According to Shah, implementing AI in the clinical field will take a staggered approach, starting with answering patient messages like, "What time is the clinic open?" and "Is this covered in my insurance?"

"As long as we can ensure factual accuracy and it's not hallucinating, why should a human have to answer that?" Shah said in his report. "We might go a little bit into answering patient messages, then we can go into medical scribing, and we can keep going up the value chain. Then we might reach diagnosis, and the ability to provide a second opinion or a summary of the literature.

Shah said it's challenging to conduct traditional five-year randomized control trials because these models change every two weeks.

Google is trying to solve diagnosing issues and bring complex patient data to physicians even quicker in a collaboration with Mayo Clinic, which was announced June 7. According to Google Cloud, the company is bringing its Enterprise Search in Generative AI App Builder (Gen App Builder), which unifies data across documents, databases, and intranets to make searching, analyzing, and identifying easier.

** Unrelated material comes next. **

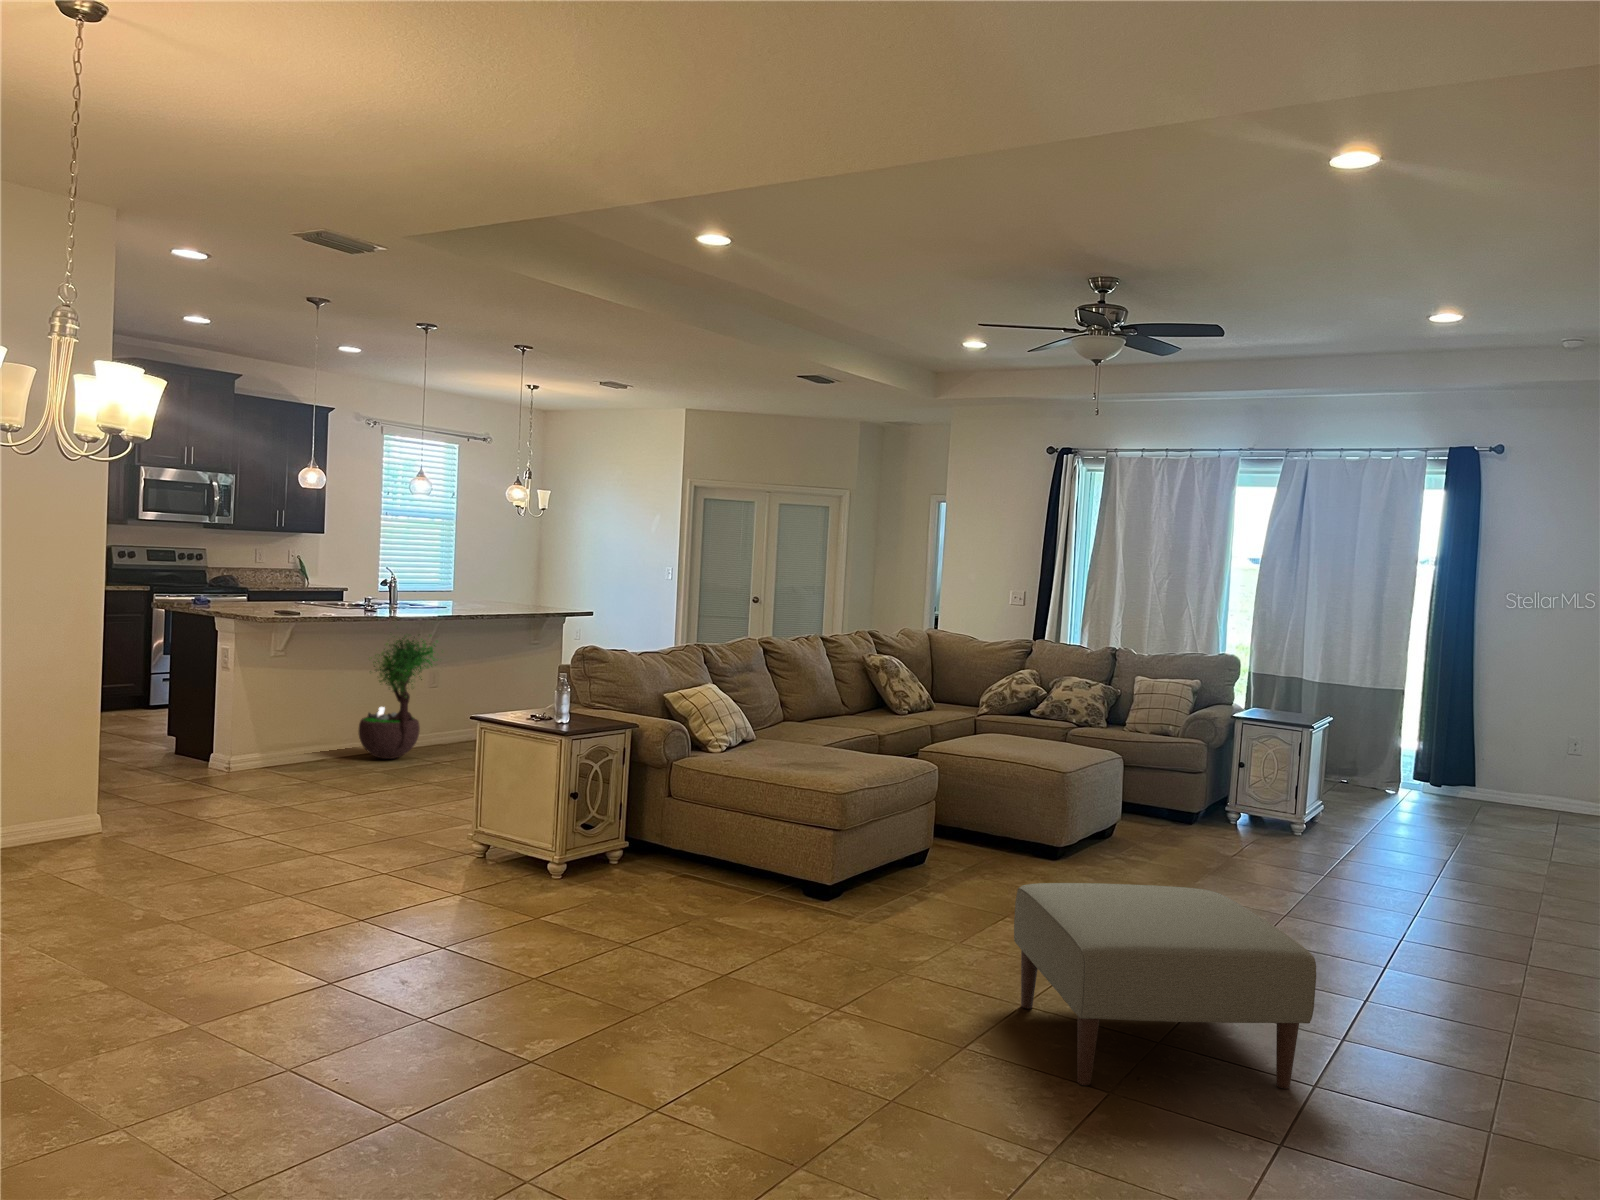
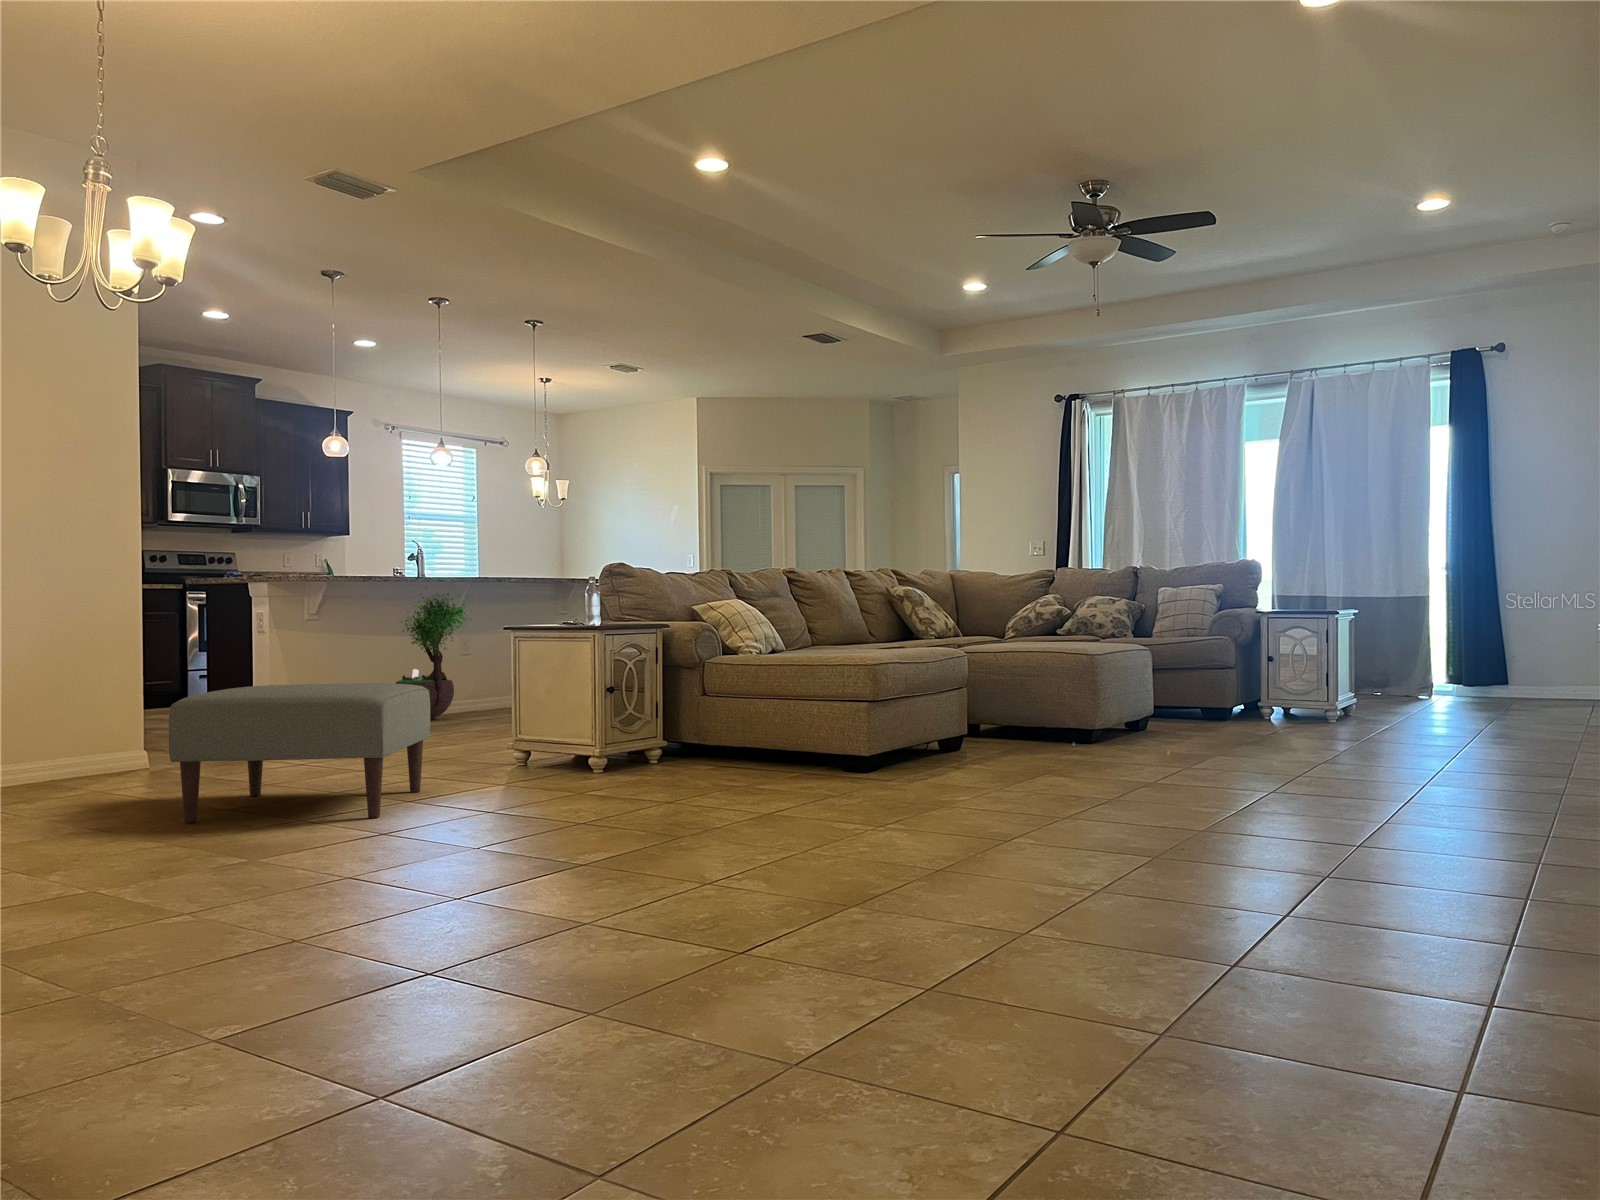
ottoman: present [1014,883,1316,1089] -> present [169,683,430,822]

The announcement comes the same day that Google announced the Gen App Builder can now support Health Insurance Portability and Accountability Act (HIPPA) compliance.

"Our prioritization of patient safety, privacy, and ethical considerations, means that generative AI can have a significant and positive impact on how we work and deliver healthcare," Cris Ross, Mayo Clinic's chief information officer, said in the press release.

"Google Cloud's tools have the potential to unlock sources of information that typically aren't searchable in a conventional manner, or are difficult to access or interpret, from a patient's complex medical history to their imaging, genomics, and labs. Accessing insights more quickly and easily could drive more cures, create more connections with patients, and transform healthcare."